On the right: three decades of accelerating inequality and oligopolistic rent-seeking that has produced a sophisticated set of entrenched interests whose sole mission is to expand the reign of the corporations and the wealthy people they represent; a constitutional system engineered to stymie change and moderate the influence of the rabble; a Senate whose rules and customs bestow maximum power on each sitting senator so that a lone reactionary like Tom Coburn can hold up funding for national parks for more than a year; a degraded (albeit slightly revived) culture of civic engagement; a class of Democratic operatives who seem to have no beliefs, principles or commitments, or who once had them but have been co-opted; a mammoth, ferocious national security bureaucracy willing and able to conduct what Bob Gates cheekily called "guerrilla warfare" to defend its turf; a president who seems to have little appetite for a fight.
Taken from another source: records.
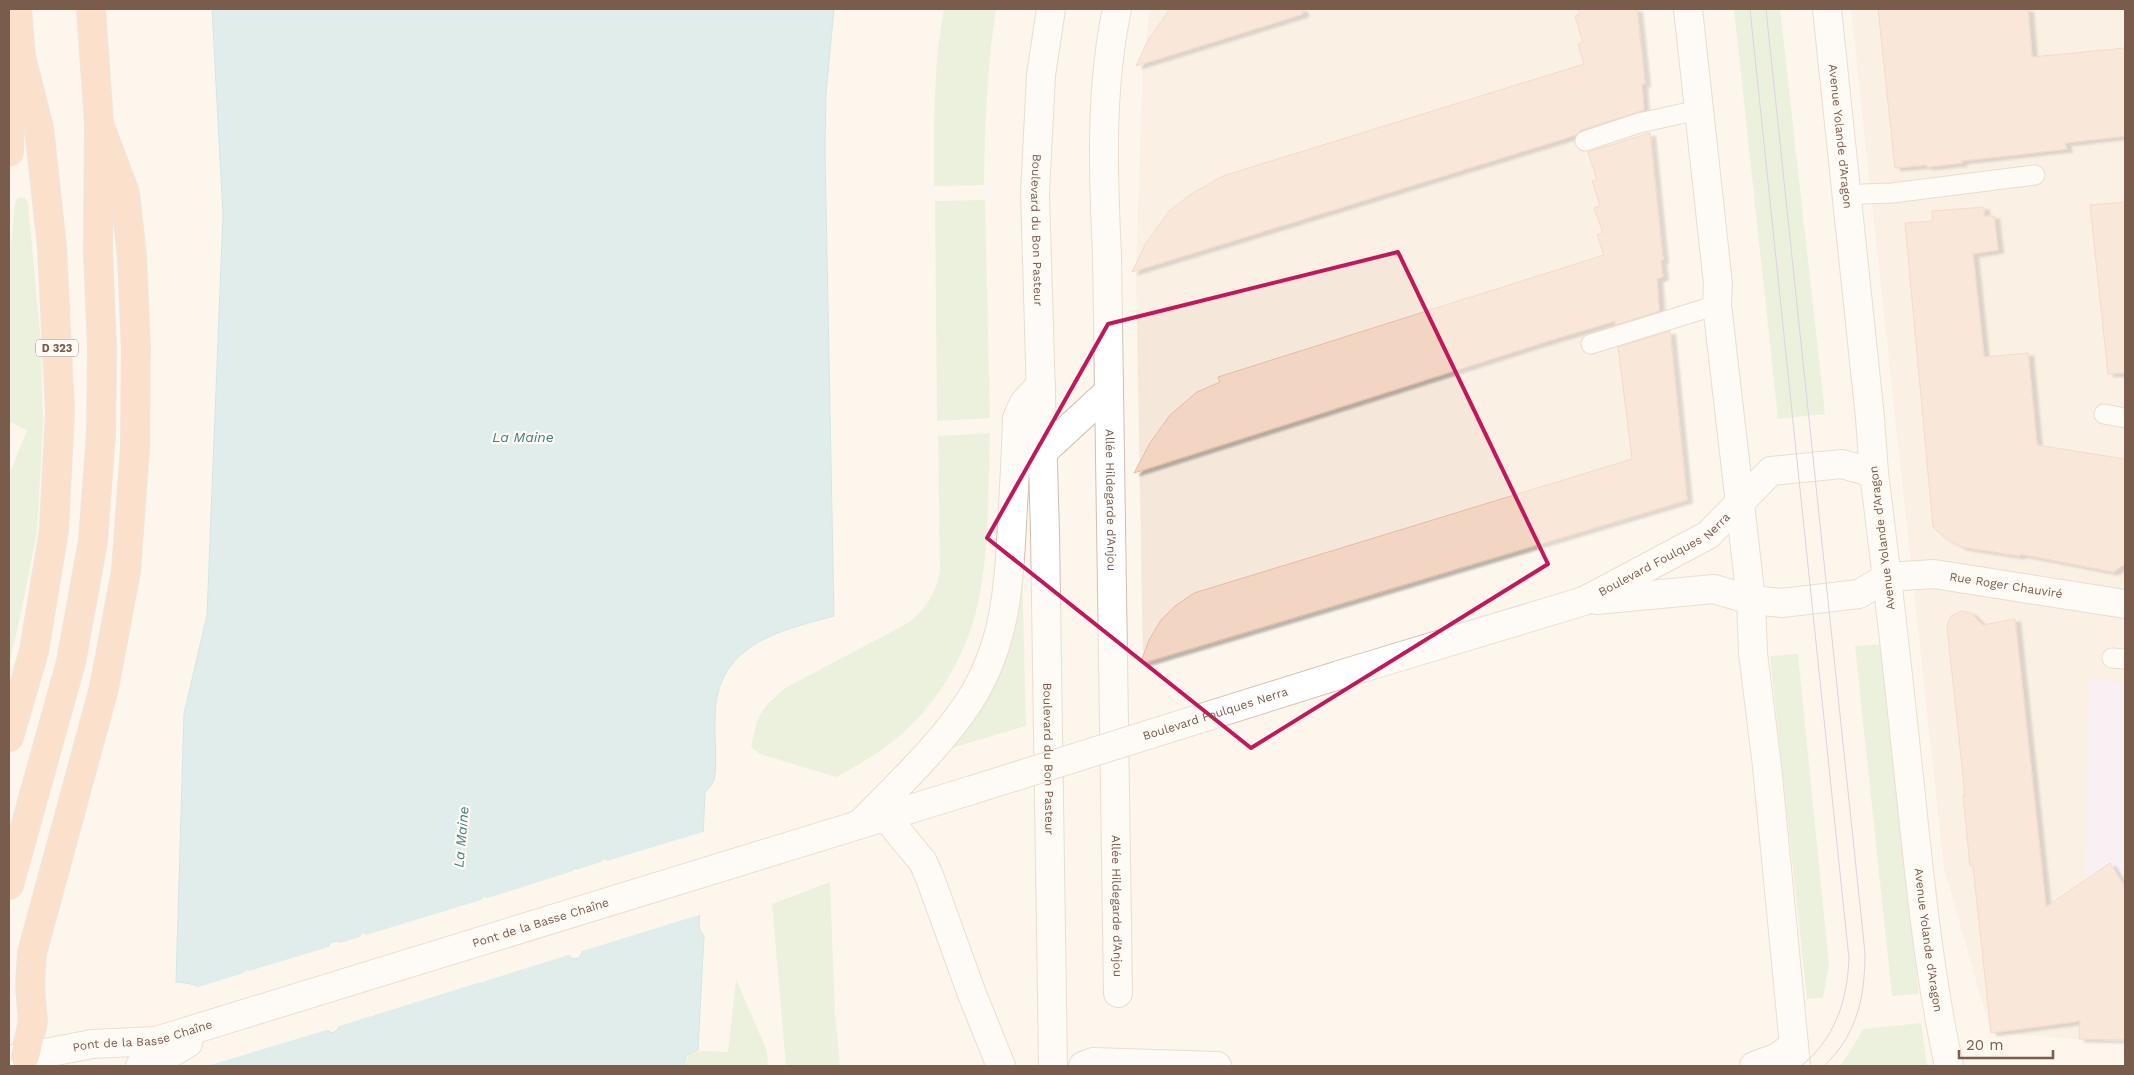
<svg xmlns="http://www.w3.org/2000/svg" width="2134" height="1075" font-family="'Work Sans',sans-serif">
  <defs>
    <filter id="shadow"><feDropShadow dx="5.5" dy="3" stdDeviation="1" flood-color="#0004"/></filter>
  </defs>
  <rect width="100%" height="100%" fill="#fdf6ec"/>
  <path fill="#f5e8da" d="M 1150,9 L 1637,9 L 1687,500 L 1143,664 L 1136,271 L 1143,64 Z
    M 1851,9 L 2125,9 L 2125,1040 L 2079,1039 L 1991,1033 L 1944,868 Z"/>
  <path fill="#f3e8fa" d="M 2089,678 L 2125,684 L 2125,924 L 2084,911 Z"/>
  <path fill="#d8ecc9" d="M 944,9 L 996,9 C 987,67 985,125 984,185 L 934,186 C 934,127 933,67 944,9 Z
    M 1734,9 L 1780,9 L 1825,414 L 1778,419 Z
    M 21,197 L 25,198 L 28,202 L 41,344 L 43,426 L 37,533 L 20,617 L 9,665 L 9,475 L 27,430 L 9,422 L 9,261 L 15,203 L 17,199 Z
    M 985,200 L 990,418 L 937,421 L 935,201 Z
    M 990,433 C 988,489 990,548 978,603 C 967,656 934,710 891,743 C 874,756 855,767 836,777 L 760,754 L 751,747 C 757,716 761,707 787,687 L 908,623 C 927,608 935,594 940,572 L 938,436 Z
    M 1022,567 L 1026,726 L 945,750 Z
    M 1882,644 L 1919,994 L 1892,996 L 1855,646 Z
    M 1798,654 L 1829,964 L 1823,998 L 1807,999 L 1770,656 Z
    M 830,882 L 835,1013 L 840,1066 L 786,1066 L 772,904 Z
    M 736,979 L 767,1051 L 768,1066 L 683,1066 C 689,1045 710,1052 728,1052 Z
    M 1921,1023 L 1927,1066 L 1839,1066 L 1849,1053 L 1863,1029 Z"/>
  <path fill="#bfe3e8" stroke="#a5d3da" fill-rule="evenodd" d="M 212,9 L 834,9 L 826,94 L 825,151 L 834,616 C 784,630 725,641 716,703 C 715,712 715,722 715,730 C 715,743 717,770 714,780 C 713,784 707,789 705,793 L 699,924 L 700,931 L 704,936 L 698,1050 L 686,1056 L 683,1066 L 210,1066 C 210,1053 214,1004 207,995 C 200,984 188,983 176,982 L 184,714 L 207,615 L 223,215 ZM 574,868 L 583,870 L 582,953 L 579,958 L 573,959 L 569,956 L 572,871 ZM 338,941 L 341,943 L 339,1027 L 337,1031 L 331,1033 L 327,1029 L 329,945 L 332,942 Z"/>
  <path fill="#fdf6ec" d="M 706,831 L 702,914 L 579,952 L 581,871 L 575,871 L 572,954 L 485,981 L 483,983 L 481,982 L 336,1027 L 339,945 L 337,944 L 360,937 L 363,933 L 366,935 L 481,900 L 484,897 L 488,898 L 601,862 L 604,859 L 607,861 Z
    M 332,946 L 330,1029 L 207,1066 L 208,1006 L 206,997 L 195,988 L 244,973 L 246,970 L 249,971 Z"/>
  <path fill="#f3d5c3" stroke="#e6bba3" filter="url(#shadow)" d="M 1170,9 L 1302,9 L 1303,14 L 1136,66 L 1148,40 Z
    M 1578,9 L 1637,9 L 1645,84 L 1642,84 L 1644,110 L 1581,130 L 1576,135 L 1132,272 L 1146,243 L 1169,211 L 1191,194 L 1223,176 L 1584,64 L 1578,44 L 1583,42 L 1575,16 L 1580,14 Z
    M 1878,9 L 2028,9 L 2032,57 L 2125,48 L 2125,136 L 2065,143 L 2067,149 L 1961,161 L 1962,163 L 1927,167 L 1927,165 L 1895,168 Z
    M 1650,133 L 1663,260 L 1661,261 L 1663,277 L 1657,279 L 1659,311 L 1615,325 L 1615,321 L 1551,340 L 1134,473 L 1150,443 L 1170,415 L 1197,392 L 1220,382 L 1218,377 L 1604,255 L 1597,235 L 1603,233 L 1594,208 L 1600,206 L 1592,181 L 1597,180 L 1588,152 Z
    M 2125,202 L 2125,373 L 2108,374 L 2090,205 Z
    M 1984,207 L 1984,216 L 1994,216 L 1998,250 L 1973,254 L 1984,357 L 2028,353 L 2037,445 L 2125,459 L 2125,564 L 2113,572 L 2020,554 L 2020,556 L 1962,547 L 1945,538 L 1933,527 L 1905,223 L 1933,221 L 1932,211 Z
    M 1670,331 L 1687,500 L 1140,664 L 1149,640 L 1161,620 L 1175,606 L 1194,593 L 1632,459 L 1618,347 Z
    M 1962,611 L 1971,613 L 1983,625 L 2015,619 L 2046,907 L 2110,863 L 2125,887 L 2125,1040 L 2079,1039 L 2080,1021 L 1991,1033 L 1973,866 L 1970,866 L 1963,795 L 1965,795 L 1947,626 L 1951,616 Z"/>
  <g fill="none" stroke-linecap="round" stroke-linejoin="round">
    <g stroke="#d1beb0" stroke-width="21">
      <path id="service" d="M 1585,141 L 1639,123 L 1699,110
        M 1847,198 L 1863,194 L 1892,193 L 2035,175
        M 1591,344 L 1717,305
        M 2104,414 L 2125,418
        M 2112,658 L 2125,659"/>
    </g>
    <g stroke="#d1beb0" stroke-width="30">
      <g id="minor">
        <path id="s1" d="M 1117,9 C 1100,89 1103,173 1107,255 L 1118,993"/>
        <path d="M 1043,452 L 1108,392"/>
        <path id="s2" d="M 1887,577 L 1934,574 L 2125,604"/>
        <path d="M 1083,1066 L 1093,1062 L 1217,1066"/>
        <path d="M 1754,1066 L 1778,1057 L 1794,1045"/>
      </g>
    </g>
    <g stroke="#d1beb0" stroke-width="30">
      <g id="tertiary">
        <path id="s3" d="M 1051,9 L 1041,75 L 1035,193 L 1045,532 L 1053,1066"/>
        <path d="M 1688,9 L 1718,284 L 1717,305 L 1740,504"/>
        <path id="s4" d="M 1827,9 L 1870,418 L 1874,473"/>
        <path d="M 885,816 L 923,862 L 930,878 L 972,994 L 1001,1066"/>
        <path d="M 861,823 C 899,784 939,747 969,702 C 1005,646 1009,589 1012,524 C 1014,489 1016,454 1017,418 L 1024,403 L 1041,384"/>
      </g>
    </g>
    <g stroke="#d6c0b0" stroke-width="30">
      <g id="secondary">
        <path d="M 1740,504 L 1751,600 L 1753,653 L 1767,766 L 1796,1066"/>
        <path d="M 1596,600 L 1714,589 L 1751,600 L 1782,603 L 1859,594 L 1887,577"/>
        <path id="s5" d="M 1339,675 L 1584,601 L 1708,535 L 1771,471 L 1842,464 L 1874,473 C 1886,568 1897,663 1907,759 C 1918,861 1927,965 1949,1066"/>
        <path id="s6" d="M 9,1060 L 92,1044 L 156,1041 L 972,790"/>
        <path d="M 140,1066 L 163,1058 L 188,1043"/>
      </g>
    </g>
    <g stroke="#dad1cd" stroke-width="30">
      <path id="trunk" d="M 9,152 L 10,101 L 20,61
        M 9,737 L 34,651 L 54,530 L 60,411 L 52,247 L 39,128 L 21,57 L 17,9
        M 9,885 L 71,662 L 93,541 L 101,434 L 102,349 L 98,252 L 99,124 L 91,9
        M 25,1056 L 33,1022 L 30,986 L 32,953 L 104,688 L 126,571 L 135,448 L 136,349 L 132,257 L 125,193 L 99,124"/>
    </g>
    <use href="#service" stroke="#fff" stroke-width="19"/>
    <use href="#minor" stroke="#fff" stroke-width="28"/>
    <use href="#tertiary" stroke="#fff" stroke-width="28"/>
    <use href="#secondary" stroke="#fff" stroke-width="28"/>
    <use href="#trunk" stroke="#f9c8a4" stroke-width="28"/>
    <path stroke="#b9a8c9" stroke-width="1" d="M 1750,9 L 1849,959 C 1847,1001 1835,1039 1801,1066
      M 1766,9 L 1865,953 C 1865,997 1857,1035 1824,1066"/>
    <g stroke="#d6c0b0" stroke-width="30" stroke-linecap="butt">
      <g id="secondary-bridge">
        <path id="s7" d="M 972,790 L 1339,675"/>
      </g>
    </g>
    <use href="#secondary-bridge" stroke="#fff" stroke-width="28"/>
  </g>
  <path d="M0 0H2134V1075H0ZM 1398,252 L 1548,564 L 1251,748 L 987,538 L 1108,324 Z" fill="#fdf6ec" fill-opacity=".55" fill-rule="evenodd"/>
  <path fill="none" stroke="#c2185b" stroke-width="4" stroke-linejoin="round" d="M 1398,252 L 1548,564 L 1251,748 L 987,538 L 1108,324 Z"/>
  <g text-anchor="middle" stroke-width="4.5" stroke-linejoin="round" paint-order="stroke">
    <rect fill="#fffaf3" stroke="#a28b7f" stroke-width="1" x="36" y="339.5" width="42" height="17" rx="4"/>
    <g font-size="11" font-weight="bold" fill="#7a5c4d">
      <text x="57" y="352">D 323</text>
    </g>
    <g font-size="12" fill="#7a5c4d" stroke="#fffaf3">
      <text dy="4" stroke="none"><textPath href="#s4" startOffset="128">Avenue Yolande d’Aragon</textPath></text>
      <text dy="4" stroke="none"><textPath href="#s3" startOffset="222">Boulevard du Bon Pasteur</textPath></text>
      <text dy="4" stroke="none"><textPath href="#s1" startOffset="492">Allée Hildegarde d'Anjou</textPath></text>
      <text transform="translate(1882 538) rotate(-97)" y="4">Avenue Yolande d’Aragon</text>
      <text dy="4" stroke="none"><textPath href="#s5" startOffset="349">Boulevard Foulques Nerra</textPath></text>
      <text dy="4" stroke="none"><textPath href="#s2" startOffset="120">Rue Roger Chauviré</textPath></text>
      <text dy="4" stroke="none"><textPath href="#s7" startOffset="255">Boulevard Foulques Nerra</textPath></text>
      <text dy="4" stroke="none"><textPath href="#s3" startOffset="751">Boulevard du Bon Pasteur</textPath></text>
      <text dy="4" stroke="none"><textPath href="#s1" startOffset="898">Allée Hildegarde d'Anjou</textPath></text>
      <text dy="4" stroke="none"><textPath href="#s6" startOffset="551">Pont de la Basse Chaîne</textPath></text>
      <text dy="4" stroke="none"><textPath href="#s5" startOffset="1061">Avenue Yolande d’Aragon</textPath></text>
      <text dy="4" stroke="none"><textPath href="#s6" startOffset="136">Pont de la Basse Chaîne</textPath></text>
    </g>
    <g font-size="14" font-style="italic" fill="#437c86" stroke="#fffaf3">
      <text x="523" y="442">La Maine</text>
      <text transform="translate(461 837) rotate(-85)" y="5">La Maine</text>
    </g>
  </g>
  <rect width="2134" height="1075" fill="none" stroke="#7a5c4d" stroke-width="20"/>
  <path d="M1959 1050v8h94v-8" fill="none" stroke="#7a5c4d" stroke-width="2.5"/>
  <text x="1966" y="1050" font-size="15" fill="#7a5c4d" stroke="#fffaf3" stroke-width="4" paint-order="stroke">20 m</text>
</svg>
On the left: control of both houses of Congress by large margins; dozens of progressive legislators; a wildly popular center-left president who ran on the most ambitious progressive domestic vision in a generation; a polity disgusted with conservative rule and conservatism, so much so that "socialism" has been staging a reputational comeback; a financial crisis that has exposed the bankruptcy of the elite economic consensus; a savvy progressive infrastructure built up during eight long, dark years; and finally, what should perhaps be definitive, healthy majorities who favor a progressive agenda--ending torture and the Iraq war, providing universal healthcare and pursuing a clean energy economy.

Amid the euphoria of election night, it seemed the left side of the ledger was all that mattered. For the past three months it's been hard to ignore the right side. Now it all feels balanced on a knife's edge.

I'm rooting for Obama, even though I have expressed misgivings in the past, I just don't know if he is up to the task. I don't know if any living human is -- or any dead one ever was -- up to this task. We are a dying nation, hovering near the precipice of a self-induced implosion on the scale of the Fall of Rome, poised to be fatally undermined locally, and on a small-scale, interpersonal and perhaps civic level by Corporate Amerika's shocktroops, those teabag-flinging, racist hillbillies (sorry, dontpanic23, I had to go there) who are so convinced of the righteousness of their Cause and the pernicious, anti-American "otherness" of their opponents, that they would choose to destroy this village in order to save it, even though they also live in the village. Dismiss their patience and resolve if you will, but we are still arguing about the Civil War 144 years later.

And Corporate Amerika is ready willing and able to help them crush the whole enterprise to ensure their continued material comfort, slurping on mai-tais in their Carribean tax-havens.

In between? The sheeple, who voted for Obama -- and big props for that, yo -- but not before giving the Keys to the Kingdom to an aging frat-rat, mean-as-a-pit-viper, half-wit rich kid who likes to play-act as a cowboy and play dress-up as a pilot and thinks he talks to God because they wanted to have a beer with him. Twice. I don't have much faith that those same people will not allow themselves to be bamboozled by the same forces who made them think someone not named Dick Cheney was running the country for the last eight years.

And as much as we like to imagine our opponents as a bunch of inbred confederates in overalls pining for the days when The Coloreds knew their place (and though a sizable chunk of our not-so-loyal opposition are exactly those people - looking at you Jeff Sessions), many of the people rooting for Obama to fail actually have the power to see that he does.

I think Chris Hayes is right that we are balanced on a knife's edge and Naomi Klein's appearance on Rachel Maddow last night reminds me that -- just like the best history teachers make history come alive by illustrating how today's world could have turned out very different, because in any struggle the outcome is not pre-determined, something is always and forever at stake -- something is deeply, truly at stake here and now: America's soul.

Obama's victory wasn't the end of the struggle. It wasn't even the beginning of the end. But it was the end of the beginning, an interruption of the upward arc tracing the rise of conservative hegemony from Nixon, through Reagan and both Bushes. The outcome is far from settled.

An epic fight lies before us. Let's get about it.

1 comment:

Annette said...

Great post Mr. Armadillo Joe.. very good.